**OBJECTIF**
Reprenez le texte sur le procès de Côté à la suite de sa dernière phrase et prolongez-le.

**TEXTE À LIRE**
Normalement, selon Allô Police, le procès aurait dû se dérouler à Ville-Marie, dans le comté de Témiscamingue, mais puisque l’accusé parlait beaucoup mieux anglais que français la défense a obtenu un changement de venue à Hull, où il serait plus aisé de trouver des jurés anglophones. Le procès a donc eu lieu du 12 au 14 novembre 1959 devant le juge Paul Miquelon, qui en était à sa première cause de meurtre en tant que juge. La défense de Côté était assurée par Me Jérôme Somers de Hull, commis d’office. Celui-ci a tenté de plaider le fait que les trois coups avaient été tirés accidentellement, mais sans succès. Pour sa part, la Couronne était représentée par Me Roger Vincent, épaulé par Me Lionel Mougeot.
Le principal témoin était évidemment le caissier Jacques Tremblay, mais on a aussi entendu 17 autres personnes. Après que le jury ait rendu son verdict de culpabilité, après 15 minutes de délibérations, Côté s’est tourné vers eux pour leur dire : « vous avez bien agi et je ne voudrais pas que vous soyez empêchés de dormir ce soir. Je n’ai aucune animosité contre vous, et vous n’avez pas à vous sentir coupables. Vous n’avez fait que votre devoir. » Puis, après avoir regardé son avocat, le juge et les policiers, il a ajouté : « je pense la même chose de vous. Vous avez tous fait votre devoir, et je vous remercie. »
Après avoir enfilé ses gants noirs, le juge Miquelon a répliqué : « vous avez raison, Côté, je n’ai agi que selon mon serment.  Je suis convaincu que vous n’aviez pas l’intention de tuer en allant perpétrer un hold-up dans cette banque, mais la loi est formelle, et elle nous contraint à appeler meurtre le crime que vous avez commis. D’ailleurs, cet assassinat devait vous arriver après la vie que vous avez menée, remplie de vols avec effraction, avec violence, et à main armée. Il est trop tard maintenant pour comprendre que le crime ne paie pas. Mais votre exemple servira peut-être aux autres. »
Allô Police a expliqué en ces termes pourquoi Côté se méritait tout de même la peine de mort : « comme l’a signalé le président du tribunal au procès, il est évident que Côté n’allait pas là dans l’intention de tuer. Mais, dans sa nervosité, et par un concours de circonstances spéciales, il l’a fait. Or, le code pénal prévoit le cas. À l’article 202, il spécifie que si une mort violente survient au cours d’un hold-up, il s’agit automatiquement d’un meurtre, même si l’intention de tuer est inexistante. Il dit, en somme, que si quelqu’un s’arme d’un revolver chargé pour obtenir de l’argent, il prend tous les risques que cela comporte. »

**DONNÉES FOURNIES**
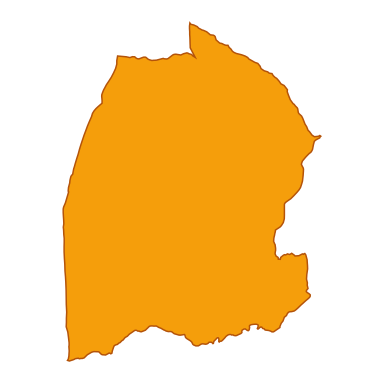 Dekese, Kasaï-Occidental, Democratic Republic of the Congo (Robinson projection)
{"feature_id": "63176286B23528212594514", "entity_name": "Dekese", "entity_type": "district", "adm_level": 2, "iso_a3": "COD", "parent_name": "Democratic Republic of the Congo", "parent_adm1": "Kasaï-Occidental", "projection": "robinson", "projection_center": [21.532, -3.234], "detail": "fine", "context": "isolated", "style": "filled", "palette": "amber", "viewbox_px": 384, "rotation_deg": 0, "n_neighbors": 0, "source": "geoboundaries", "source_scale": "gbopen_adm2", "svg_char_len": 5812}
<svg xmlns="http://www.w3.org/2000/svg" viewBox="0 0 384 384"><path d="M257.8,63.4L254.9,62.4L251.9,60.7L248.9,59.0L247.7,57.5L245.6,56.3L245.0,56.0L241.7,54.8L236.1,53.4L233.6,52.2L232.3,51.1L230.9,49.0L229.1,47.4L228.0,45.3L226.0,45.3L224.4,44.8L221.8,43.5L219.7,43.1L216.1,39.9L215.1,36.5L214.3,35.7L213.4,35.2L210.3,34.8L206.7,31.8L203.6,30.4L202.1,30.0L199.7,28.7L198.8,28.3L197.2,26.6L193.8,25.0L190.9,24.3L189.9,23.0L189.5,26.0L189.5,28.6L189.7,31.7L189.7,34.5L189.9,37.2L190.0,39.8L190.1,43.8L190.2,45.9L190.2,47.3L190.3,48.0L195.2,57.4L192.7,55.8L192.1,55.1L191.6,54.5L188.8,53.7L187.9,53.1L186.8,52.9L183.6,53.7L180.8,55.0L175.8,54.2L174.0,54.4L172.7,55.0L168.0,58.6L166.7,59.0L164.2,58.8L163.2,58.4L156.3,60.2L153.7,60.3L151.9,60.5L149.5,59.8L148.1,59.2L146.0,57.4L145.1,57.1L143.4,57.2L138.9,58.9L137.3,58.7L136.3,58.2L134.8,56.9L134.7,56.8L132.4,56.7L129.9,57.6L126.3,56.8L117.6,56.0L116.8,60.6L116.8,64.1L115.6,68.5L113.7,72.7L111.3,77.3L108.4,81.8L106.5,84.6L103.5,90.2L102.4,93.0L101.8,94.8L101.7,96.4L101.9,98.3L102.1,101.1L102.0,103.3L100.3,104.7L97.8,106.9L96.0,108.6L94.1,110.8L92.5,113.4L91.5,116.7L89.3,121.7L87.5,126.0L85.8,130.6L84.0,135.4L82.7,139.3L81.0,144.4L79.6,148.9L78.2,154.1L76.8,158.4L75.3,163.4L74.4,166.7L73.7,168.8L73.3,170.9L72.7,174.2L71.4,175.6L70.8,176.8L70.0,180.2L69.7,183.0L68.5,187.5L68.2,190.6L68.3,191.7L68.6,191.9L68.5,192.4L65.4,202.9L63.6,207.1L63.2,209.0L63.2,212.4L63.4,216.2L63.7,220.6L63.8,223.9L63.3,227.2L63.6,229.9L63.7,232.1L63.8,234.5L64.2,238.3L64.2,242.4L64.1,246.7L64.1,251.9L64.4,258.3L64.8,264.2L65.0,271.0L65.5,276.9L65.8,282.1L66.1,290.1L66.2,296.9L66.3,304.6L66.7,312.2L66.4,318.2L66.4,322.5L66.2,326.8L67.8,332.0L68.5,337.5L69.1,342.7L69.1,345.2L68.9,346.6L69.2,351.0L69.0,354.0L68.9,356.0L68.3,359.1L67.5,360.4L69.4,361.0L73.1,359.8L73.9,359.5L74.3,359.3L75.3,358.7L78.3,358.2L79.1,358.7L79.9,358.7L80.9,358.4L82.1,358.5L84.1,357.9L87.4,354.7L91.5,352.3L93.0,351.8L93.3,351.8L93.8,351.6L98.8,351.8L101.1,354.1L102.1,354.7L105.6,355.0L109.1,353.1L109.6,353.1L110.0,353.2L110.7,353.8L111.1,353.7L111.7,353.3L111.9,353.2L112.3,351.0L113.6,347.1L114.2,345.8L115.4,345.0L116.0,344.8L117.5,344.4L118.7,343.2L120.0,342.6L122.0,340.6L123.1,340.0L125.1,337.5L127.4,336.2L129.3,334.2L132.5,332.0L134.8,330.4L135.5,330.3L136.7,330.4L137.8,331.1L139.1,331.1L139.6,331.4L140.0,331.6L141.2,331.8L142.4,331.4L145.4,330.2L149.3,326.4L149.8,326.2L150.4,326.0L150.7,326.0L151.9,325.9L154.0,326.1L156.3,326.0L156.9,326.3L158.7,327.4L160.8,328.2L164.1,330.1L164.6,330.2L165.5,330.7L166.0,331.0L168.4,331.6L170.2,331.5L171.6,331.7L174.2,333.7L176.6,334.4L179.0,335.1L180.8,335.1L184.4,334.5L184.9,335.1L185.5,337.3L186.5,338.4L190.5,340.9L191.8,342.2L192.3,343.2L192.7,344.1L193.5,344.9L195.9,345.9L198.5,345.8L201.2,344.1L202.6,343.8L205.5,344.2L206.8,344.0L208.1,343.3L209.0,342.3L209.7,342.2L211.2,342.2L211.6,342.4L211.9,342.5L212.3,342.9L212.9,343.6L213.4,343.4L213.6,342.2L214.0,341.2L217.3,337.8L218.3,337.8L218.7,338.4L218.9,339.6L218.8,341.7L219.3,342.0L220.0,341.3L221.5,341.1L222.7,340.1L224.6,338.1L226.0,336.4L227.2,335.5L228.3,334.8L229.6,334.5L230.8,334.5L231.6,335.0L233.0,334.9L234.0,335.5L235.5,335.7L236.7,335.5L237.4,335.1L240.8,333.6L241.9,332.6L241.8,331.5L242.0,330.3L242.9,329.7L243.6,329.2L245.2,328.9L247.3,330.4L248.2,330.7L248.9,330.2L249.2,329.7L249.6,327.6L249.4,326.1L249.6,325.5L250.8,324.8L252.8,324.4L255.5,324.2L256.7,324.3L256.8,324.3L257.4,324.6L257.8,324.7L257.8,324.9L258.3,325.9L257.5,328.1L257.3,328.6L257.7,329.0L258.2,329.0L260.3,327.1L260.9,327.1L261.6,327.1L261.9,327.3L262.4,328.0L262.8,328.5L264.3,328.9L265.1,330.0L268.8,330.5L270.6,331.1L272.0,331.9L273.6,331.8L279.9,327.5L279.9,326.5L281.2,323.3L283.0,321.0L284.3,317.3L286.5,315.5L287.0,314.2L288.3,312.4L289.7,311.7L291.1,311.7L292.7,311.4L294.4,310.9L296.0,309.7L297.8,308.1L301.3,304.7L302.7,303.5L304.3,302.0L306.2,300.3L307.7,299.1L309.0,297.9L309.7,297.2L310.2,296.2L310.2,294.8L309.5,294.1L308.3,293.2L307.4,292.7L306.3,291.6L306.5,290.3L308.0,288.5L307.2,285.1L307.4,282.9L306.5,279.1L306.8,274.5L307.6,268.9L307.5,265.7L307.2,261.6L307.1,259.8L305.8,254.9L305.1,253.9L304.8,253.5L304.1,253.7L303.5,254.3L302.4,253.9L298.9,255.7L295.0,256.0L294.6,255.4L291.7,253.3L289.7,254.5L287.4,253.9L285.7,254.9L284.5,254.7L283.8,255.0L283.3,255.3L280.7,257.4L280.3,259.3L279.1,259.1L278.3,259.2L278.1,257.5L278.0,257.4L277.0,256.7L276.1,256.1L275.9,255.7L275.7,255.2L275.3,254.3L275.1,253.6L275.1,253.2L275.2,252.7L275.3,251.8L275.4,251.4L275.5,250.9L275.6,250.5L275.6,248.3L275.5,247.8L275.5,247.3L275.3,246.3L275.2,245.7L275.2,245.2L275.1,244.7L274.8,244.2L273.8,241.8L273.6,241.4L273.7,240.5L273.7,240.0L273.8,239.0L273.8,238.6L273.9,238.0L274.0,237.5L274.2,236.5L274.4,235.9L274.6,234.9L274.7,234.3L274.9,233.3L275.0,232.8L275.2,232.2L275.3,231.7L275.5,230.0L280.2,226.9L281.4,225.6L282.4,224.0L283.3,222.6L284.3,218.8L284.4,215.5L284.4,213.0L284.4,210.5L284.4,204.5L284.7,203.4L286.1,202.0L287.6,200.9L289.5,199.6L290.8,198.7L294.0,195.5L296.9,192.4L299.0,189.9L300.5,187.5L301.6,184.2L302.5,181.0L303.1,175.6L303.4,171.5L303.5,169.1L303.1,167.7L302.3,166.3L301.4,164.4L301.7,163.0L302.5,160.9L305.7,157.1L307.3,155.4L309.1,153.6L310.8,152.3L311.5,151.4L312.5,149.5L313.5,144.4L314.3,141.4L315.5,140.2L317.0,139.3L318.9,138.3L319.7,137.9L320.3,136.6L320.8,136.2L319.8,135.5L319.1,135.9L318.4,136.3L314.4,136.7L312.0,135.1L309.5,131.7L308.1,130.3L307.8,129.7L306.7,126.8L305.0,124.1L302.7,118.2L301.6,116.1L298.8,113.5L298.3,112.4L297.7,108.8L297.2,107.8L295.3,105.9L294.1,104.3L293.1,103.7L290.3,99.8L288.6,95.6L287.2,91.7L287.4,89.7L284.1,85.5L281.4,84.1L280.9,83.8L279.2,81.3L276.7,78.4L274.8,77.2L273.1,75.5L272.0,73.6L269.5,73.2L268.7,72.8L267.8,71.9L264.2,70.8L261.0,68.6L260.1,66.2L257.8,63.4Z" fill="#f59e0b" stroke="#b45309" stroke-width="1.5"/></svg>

--

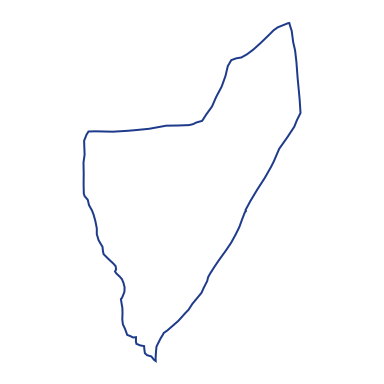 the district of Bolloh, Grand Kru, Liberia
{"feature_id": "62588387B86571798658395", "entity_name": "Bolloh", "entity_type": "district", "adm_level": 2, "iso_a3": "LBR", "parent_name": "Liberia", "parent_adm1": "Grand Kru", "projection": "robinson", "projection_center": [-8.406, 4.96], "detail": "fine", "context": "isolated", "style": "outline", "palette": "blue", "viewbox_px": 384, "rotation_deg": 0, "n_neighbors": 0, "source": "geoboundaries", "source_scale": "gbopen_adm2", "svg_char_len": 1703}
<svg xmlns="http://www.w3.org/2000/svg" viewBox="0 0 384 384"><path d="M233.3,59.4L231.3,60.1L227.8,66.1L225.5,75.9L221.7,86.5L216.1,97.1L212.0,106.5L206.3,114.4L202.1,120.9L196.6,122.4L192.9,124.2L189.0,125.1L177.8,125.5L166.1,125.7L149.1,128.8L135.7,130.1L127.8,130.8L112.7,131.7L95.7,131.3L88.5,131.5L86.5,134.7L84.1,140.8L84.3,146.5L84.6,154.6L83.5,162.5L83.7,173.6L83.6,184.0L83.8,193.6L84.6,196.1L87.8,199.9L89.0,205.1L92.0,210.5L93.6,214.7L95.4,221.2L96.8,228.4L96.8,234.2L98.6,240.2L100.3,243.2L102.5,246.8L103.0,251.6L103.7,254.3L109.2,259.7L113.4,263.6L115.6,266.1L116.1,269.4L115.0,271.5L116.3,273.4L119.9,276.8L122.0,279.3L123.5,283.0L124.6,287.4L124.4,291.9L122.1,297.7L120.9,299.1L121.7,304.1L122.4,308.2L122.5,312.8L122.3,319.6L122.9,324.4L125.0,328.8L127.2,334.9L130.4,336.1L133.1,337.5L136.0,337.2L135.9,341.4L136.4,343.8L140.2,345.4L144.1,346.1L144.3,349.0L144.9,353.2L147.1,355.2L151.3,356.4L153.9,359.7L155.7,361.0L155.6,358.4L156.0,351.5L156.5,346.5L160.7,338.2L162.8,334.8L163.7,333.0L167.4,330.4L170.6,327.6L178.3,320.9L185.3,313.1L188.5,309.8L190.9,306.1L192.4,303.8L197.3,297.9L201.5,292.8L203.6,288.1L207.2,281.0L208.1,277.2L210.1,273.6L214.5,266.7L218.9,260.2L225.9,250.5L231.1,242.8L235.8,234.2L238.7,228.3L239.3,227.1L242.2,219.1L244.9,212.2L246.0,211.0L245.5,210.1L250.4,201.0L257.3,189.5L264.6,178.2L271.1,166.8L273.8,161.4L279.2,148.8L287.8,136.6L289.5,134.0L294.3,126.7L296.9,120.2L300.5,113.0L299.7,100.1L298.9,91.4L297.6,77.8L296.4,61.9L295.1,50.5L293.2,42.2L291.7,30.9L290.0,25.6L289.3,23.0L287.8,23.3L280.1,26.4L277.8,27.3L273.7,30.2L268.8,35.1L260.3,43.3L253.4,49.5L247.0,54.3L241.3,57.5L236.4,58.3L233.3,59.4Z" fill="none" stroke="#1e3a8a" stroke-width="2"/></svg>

**RÉPONSE**
Étant donné le changement de mentalité qui était en train de s’instaurer au pays sur la question de la peine de mort, plusieurs juges confrontés à des causes similaires permettaient aux jurés la possibilité de rendre un verdict d’homicide involontaire, permettant ainsi au condamné d’éviter la corde. C’est pourquoi Allô Police a qualifié la position du juge Miquelon de « courageuse », alors qu’aujourd’hui on pourrait se poser de nombreuses questions.  Est-ce que devant un autre juge Côté n’aurait pas évité l’échafaud? Ce qui est sûr, c’est que Miquelon s’est adressé au jury en disant que le verdict de manslaughter était impossible, même si Me Somers avait basé sa défense sur ce point.
Côté, dont les cheveux étaient déjà gris malgré ses 37 ans, a été transféré à Bordeaux. Ronald Kyle Brush, son présumé complice, a subi son procès quelques jours plus tard. Il sera acquitté.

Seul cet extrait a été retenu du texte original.